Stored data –
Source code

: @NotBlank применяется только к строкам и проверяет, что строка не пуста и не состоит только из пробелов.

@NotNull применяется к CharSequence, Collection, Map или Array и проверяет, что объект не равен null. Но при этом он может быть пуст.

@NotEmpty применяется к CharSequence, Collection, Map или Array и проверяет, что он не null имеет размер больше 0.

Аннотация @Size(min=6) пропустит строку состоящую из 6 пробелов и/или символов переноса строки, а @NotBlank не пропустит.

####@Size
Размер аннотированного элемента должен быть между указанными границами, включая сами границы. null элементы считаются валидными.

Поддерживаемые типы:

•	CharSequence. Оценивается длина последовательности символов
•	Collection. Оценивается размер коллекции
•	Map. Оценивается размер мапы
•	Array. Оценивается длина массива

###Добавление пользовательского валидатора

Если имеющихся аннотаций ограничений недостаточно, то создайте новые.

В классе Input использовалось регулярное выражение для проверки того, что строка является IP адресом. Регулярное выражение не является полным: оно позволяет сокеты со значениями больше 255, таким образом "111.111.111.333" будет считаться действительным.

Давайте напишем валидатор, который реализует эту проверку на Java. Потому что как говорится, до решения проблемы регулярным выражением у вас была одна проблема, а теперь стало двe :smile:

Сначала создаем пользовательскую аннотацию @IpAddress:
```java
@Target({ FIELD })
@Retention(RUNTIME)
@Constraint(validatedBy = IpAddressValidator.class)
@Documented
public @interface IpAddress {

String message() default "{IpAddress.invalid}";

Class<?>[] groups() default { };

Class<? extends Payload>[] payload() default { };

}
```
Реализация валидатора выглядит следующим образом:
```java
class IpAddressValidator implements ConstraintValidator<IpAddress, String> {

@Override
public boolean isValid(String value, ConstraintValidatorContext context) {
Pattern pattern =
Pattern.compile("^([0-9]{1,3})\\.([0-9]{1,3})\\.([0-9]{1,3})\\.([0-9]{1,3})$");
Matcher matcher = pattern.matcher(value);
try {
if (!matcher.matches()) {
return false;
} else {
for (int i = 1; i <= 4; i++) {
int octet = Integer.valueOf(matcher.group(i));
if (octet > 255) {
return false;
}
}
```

To do – Write down every record shown above precisely.

Solution to the problem –
Source code

: @NotBlank применяется только к строкам и проверяет, что строка не пуста и не состоит только из пробелов.

@NotNull применяется к CharSequence, Collection, Map или Array и проверяет, что объект не равен null. Но при этом он может быть пуст.

@NotEmpty применяется к CharSequence, Collection, Map или Array и проверяет, что он не null имеет размер больше 0.

Аннотация @Size(min=6) пропустит строку состоящую из 6 пробелов и/или символов переноса строки, а @NotBlank не пропустит.

####@Size
Размер аннотированного элемента должен быть между указанными границами, включая сами границы. null элементы считаются валидными.

Поддерживаемые типы:

•	CharSequence. Оценивается длина последовательности символов
•	Collection. Оценивается размер коллекции
•	Map. Оценивается размер мапы
•	Array. Оценивается длина массива

###Добавление пользовательского валидатора

Если имеющихся аннотаций ограничений недостаточно, то создайте новые.

В классе Input использовалось регулярное выражение для проверки того, что строка является IP адресом. Регулярное выражение не является полным: оно позволяет сокеты со значениями больше 255, таким образом "111.111.111.333" будет считаться действительным.

Давайте напишем валидатор, который реализует эту проверку на Java. Потому что как говорится, до решения проблемы регулярным выражением у вас была одна проблема, а теперь стало двe :smile:

Сначала создаем пользовательскую аннотацию @IpAddress:
```java
@Target({ FIELD })
@Retention(RUNTIME)
@Constraint(validatedBy = IpAddressValidator.class)
@Documented
public @interface IpAddress {

String message() default "{IpAddress.invalid}";

Class<?>[] groups() default { };

Class<? extends Payload>[] payload() default { };

}
```
Реализация валидатора выглядит следующим образом:
```java
class IpAddressValidator implements ConstraintValidator<IpAddress, String> {

@Override
public boolean isValid(String value, ConstraintValidatorContext context) {
Pattern pattern =
Pattern.compile("^([0-9]{1,3})\\.([0-9]{1,3})\\.([0-9]{1,3})\\.([0-9]{1,3})$");
Matcher matcher = pattern.matcher(value);
try {
if (!matcher.matches()) {
return false;
} else {
for (int i = 1; i <= 4; i++) {
int octet = Integer.valueOf(matcher.group(i));
if (octet > 255) {
return false;
}
}
```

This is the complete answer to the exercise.